Which Old Auto Brand Would You Revive If You Had Unlimited Money?
We’re all ears…err..eyes.
When the subject of what we'd do with Lawrence Stroll-level wealth came up this morning in The Drive's Slack channel, as it occasionally does, folks came outta left field with the suggestion to dig Oldsmobile out of the dirt. Not caring for cars I only remember ever coming in the colors brown, beige, and champagne, I countered with the suggestion of Pierce-Arrow; an early rival to Cadillac that didn't survive the Great Depression. Seeing a terrific brainstorm session coming, I was tasked with proposing this question to you, our lovely readers.
Which old automotive brand would you revive if you had unlimited money?

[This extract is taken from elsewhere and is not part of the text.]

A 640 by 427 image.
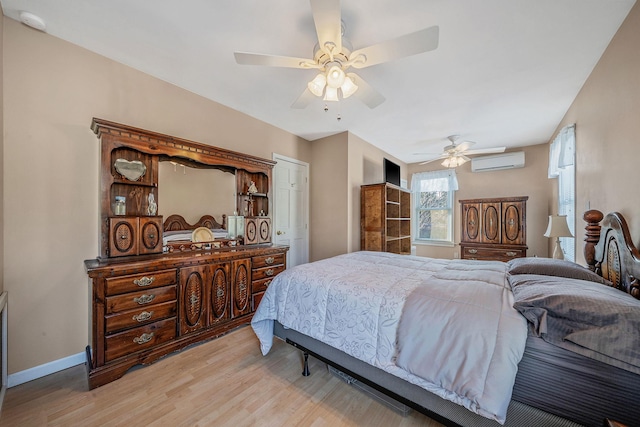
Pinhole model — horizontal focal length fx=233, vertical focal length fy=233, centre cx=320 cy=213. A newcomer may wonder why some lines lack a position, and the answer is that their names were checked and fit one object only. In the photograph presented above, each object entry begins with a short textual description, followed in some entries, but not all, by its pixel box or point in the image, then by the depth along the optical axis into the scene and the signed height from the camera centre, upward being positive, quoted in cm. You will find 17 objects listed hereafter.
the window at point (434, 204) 536 +23
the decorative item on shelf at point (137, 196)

Having had time to think it over, I retreat from my suggestion of rebooting Pierce-Arrow, which would do about as well during this recession as its namesake did back in 1938. Instead, I would resuscitate Hudson, whose rebadged Nash Metropolitan is one of the only old American cars I ever window shop (alongside Corvairs, Edsels, and Grand Nationals). It's a name that sounds dignified, but the cars themselves would be anything but pompous.

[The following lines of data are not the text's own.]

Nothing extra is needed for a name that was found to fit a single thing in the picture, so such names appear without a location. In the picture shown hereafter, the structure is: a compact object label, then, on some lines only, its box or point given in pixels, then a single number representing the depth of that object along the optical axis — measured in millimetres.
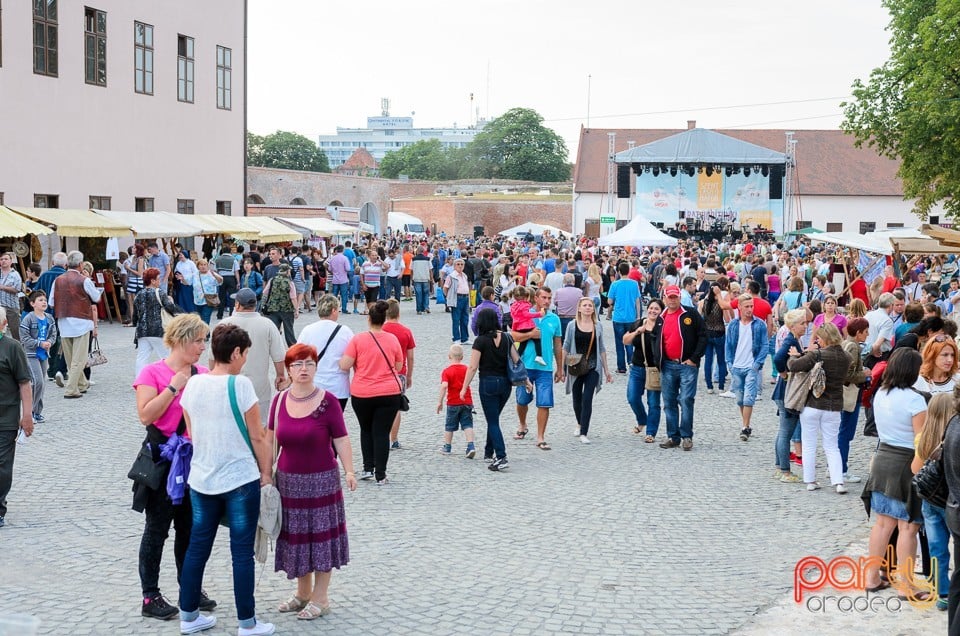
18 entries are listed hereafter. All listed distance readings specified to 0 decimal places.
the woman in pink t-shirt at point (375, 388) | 9000
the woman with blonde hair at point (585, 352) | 10797
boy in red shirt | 10188
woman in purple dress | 5652
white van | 69500
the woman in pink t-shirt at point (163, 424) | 5598
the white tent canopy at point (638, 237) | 28734
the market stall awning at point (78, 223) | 21039
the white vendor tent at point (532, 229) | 56844
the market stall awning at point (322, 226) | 34781
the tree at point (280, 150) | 105569
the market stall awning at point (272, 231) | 29258
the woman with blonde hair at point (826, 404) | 8672
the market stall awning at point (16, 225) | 18281
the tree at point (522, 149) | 101625
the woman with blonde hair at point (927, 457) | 5670
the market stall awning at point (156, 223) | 23422
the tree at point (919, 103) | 32875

The revived-under-me Hudson's first products would be a trio of compact models; a sedan, a microbus, and a convertible coupe—yes, it'd be called the Metropolitan. All would ride on a shared, ultra-modular platform, with an emphasis on driving dynamics and ride quality, and the provisions for additional body styles down the road. Think a crossover, wagon, or hardtop coupe, and possibly a shooting brake at that. Powertrains would (for export-market tax purposes) consist exclusively of 1.9-liter inline-fives, with available plug-in hybrid boost, and a factory performance pack offering bigger cams, a louder exhaust, and independent throttle bodies. By default, it'd be front-wheel-drive, though rear- or all-wheel drive would be available.
Interiors would consist only of the essentials, with crank windows, single-zone climate control (air conditioning optional, but smoker windows standards), and upholstery made from cloth or recycled PET—as leather, especially the cheap stuff, is overrated. And instead of a distracting, expensive eyesore that is a lasagna-sized infotainment screen, there would be just AUX and USB inputs, and a phone/tablet holder on the dash. Yes, all of this would probably go over with the mainstream American car market as Saab did, but nobody said this venture had to be profitable. And with billionaire backing, it could afford to be a lovely little money pit.
Now let's hear your ideas. You're a creative bunch, and I expect a Cadillac CT6-V-based Mosler Twinstar tribute to be a Honda Civic compared to what you kids can think up.